> **Exercise instructions**
Up to and including the line with "- metal bearing ring at [359, 330, 391, 365]", restate the records below word for word, beginning with their first line.

> **Material provided**
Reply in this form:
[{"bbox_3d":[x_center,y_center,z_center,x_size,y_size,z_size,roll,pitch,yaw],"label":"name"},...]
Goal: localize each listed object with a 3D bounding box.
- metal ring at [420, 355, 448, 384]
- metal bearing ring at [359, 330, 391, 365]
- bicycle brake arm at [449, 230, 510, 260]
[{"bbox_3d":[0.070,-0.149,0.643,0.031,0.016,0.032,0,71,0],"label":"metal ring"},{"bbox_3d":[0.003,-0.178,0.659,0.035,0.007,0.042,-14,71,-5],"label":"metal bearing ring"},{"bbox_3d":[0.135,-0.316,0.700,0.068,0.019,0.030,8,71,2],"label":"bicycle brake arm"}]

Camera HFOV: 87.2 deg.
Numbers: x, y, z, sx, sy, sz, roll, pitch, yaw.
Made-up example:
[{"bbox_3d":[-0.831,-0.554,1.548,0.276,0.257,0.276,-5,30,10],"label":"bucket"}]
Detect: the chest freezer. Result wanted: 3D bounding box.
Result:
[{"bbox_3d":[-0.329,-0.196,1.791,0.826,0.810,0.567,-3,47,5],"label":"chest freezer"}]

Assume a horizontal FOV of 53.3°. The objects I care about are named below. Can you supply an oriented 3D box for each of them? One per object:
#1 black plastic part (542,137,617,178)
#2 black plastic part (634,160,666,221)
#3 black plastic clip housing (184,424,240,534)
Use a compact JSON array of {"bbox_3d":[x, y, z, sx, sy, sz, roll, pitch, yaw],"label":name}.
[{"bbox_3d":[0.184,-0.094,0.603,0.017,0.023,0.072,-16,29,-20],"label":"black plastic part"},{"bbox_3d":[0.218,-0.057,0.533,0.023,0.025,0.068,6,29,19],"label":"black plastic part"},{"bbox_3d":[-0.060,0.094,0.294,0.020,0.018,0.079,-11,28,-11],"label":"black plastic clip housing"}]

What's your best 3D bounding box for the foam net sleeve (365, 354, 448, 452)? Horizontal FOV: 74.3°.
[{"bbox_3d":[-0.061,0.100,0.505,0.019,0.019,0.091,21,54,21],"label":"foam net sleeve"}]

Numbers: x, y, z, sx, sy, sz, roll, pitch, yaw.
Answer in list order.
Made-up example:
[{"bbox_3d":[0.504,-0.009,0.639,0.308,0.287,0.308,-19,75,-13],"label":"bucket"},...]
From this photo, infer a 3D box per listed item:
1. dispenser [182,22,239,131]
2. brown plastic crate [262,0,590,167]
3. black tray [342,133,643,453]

> **Written answer**
Reply in this form:
[{"bbox_3d":[x_center,y_center,z_center,x_size,y_size,z_size,roll,pitch,yaw],"label":"name"},...]
Goal: localize each listed object with a 3D bounding box.
- metal ring at [420, 355, 448, 384]
- metal bearing ring at [359, 330, 391, 365]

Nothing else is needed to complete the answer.